Когда Вайсблату не надо было стоять на страже Великой Германии, он бывал вечерним гостем в доме одного священника, с которым жила его племянница, дочь брата. Правительство Метаксаса посадило брата священника в тюрьму. Говорили, что он коммунист. Когда итальянцы прогнали Метаксаса, брат священника остался в тюрьме, а когда пришли немцы, то и они его не выпустили. Разве у Муссолини и Гитлера такие же взгляды на коммунистов, как у их врага Метаксаса, которого они осилили и победили? На это Вайсблат не знал, что ответить. Дело в том, что Вайсблат был поэтом и никогда в жизни не ступал на подлую арену политики.
— Поэт, — сказал Вайсблат. Он сочно произносил это слово. Они со священником беседовали по-французски, и Вайсблат был в доме священника возвышенным, другим человеком; человеком, который в сфере духовного чувствовал себя как дома.
Поэт Иоганнис Вайсблат был на верном пути к тому, чтобы забыть некоего Станислауса Бюднера, который когда-то спас ему жизнь в темных лесах у полюса. Что давала ему дружба с этим ворчливым одиночкой? Бюднер был почти что нигилистом. Таким можно быть в немецкой казарме или в карельском девственном лесу, но не в классической Греции. Все хорошо в свое время!
И все-таки однажды Вайсблату снова понадобился нигилист Бюднер. Поэту приглянулась племянница священника. Вайсблат и Зосо подружились. Вайсблату, человеку светскому, не мешало, что Зосо была дочерью того, кого называли коммунистом. Зосо была девушкой своеобразной, сладким сырым материалом, который можно было формировать в соответствии с представлениями Вайсблата. В присутствии дяди они так мило болтали по-французски.
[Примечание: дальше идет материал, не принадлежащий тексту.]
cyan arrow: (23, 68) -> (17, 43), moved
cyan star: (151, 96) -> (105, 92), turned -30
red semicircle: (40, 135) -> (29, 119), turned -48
Они вместе раздували огонь на кухне, чтобы сварить кофе из земляных орехов. Их руки соприкасались, когда они подбрасывали в огонь лишайник. А когда раздували огонь, их губы разделяло расстояние не более чем в два сантиметра.
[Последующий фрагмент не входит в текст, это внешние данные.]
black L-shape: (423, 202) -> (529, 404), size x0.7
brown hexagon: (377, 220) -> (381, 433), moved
Однажды вечером в кухню зашел пастух. Он хотел поговорить с дядей-священником. Священник вскочил с поспешностью, не подобавшей его сану, и кинулся в кухню. Он долго пробыл с пастухом, слишком долго пробыл с необразованным человеком. Казалось, что пастух на новогреческом языке, который Вайсблат плохо понимал, убеждал священника в чем-то необходимом. Вайсблат остался с Зосо и попросил ее пойти с ним гулять.
— Ого! — сказала Зосо, и это звучало так же, как робкое удивление некой Элен из Парижа. Эту девушку Вайсблат, видимо, не очень-то вспоминал, так как продолжал невозмутимо говорить: «Гулять, берег, заход солнца. Величие! Афина-Паллада».
— Афина-Паллада, — повторила Зосо и улыбнулась. Она пошла бы погулять, но это не принято одной, с мужчиной… Коротко и ясно: она хотела бы привести подругу, он должен привести приятеля.
Станислаус проводил послеобеденное время в горах у одного пастуха. Они безмолвно сидели вдвоем: Станислаус на камне и пастух на камне. Время от времени пастух посматривал на Станислауса, а Станислаус — на пастуха; затем они смотрели снова на стадо, на морды ягнят, щипавших лишайник, или на рога барана, стоявшего на страже. У Станислауса возникло одно слово. Слово это было «Авраам». Овцы ли носили его в своей шерсти? Или это слово засело во взъерошенной бороде старого пастуха?
Авраам, овцы, пастух. Слово вело к слову. Радостный испуг Станислауса: разве не все еще погибло? Разве война не убила того, что было в нем когда-то? Он вздрогнул. Пастух наблюдал за ним.
Они оставили стадо и объяснялись знаками. Немного нужно, чтобы понять друг друга, если налицо старые надежные вещи: горы, небо, родник, огонь, животные и плоды; если путаное многообразие мира не терзает человека.
— Наступает вечер, — показал пастух.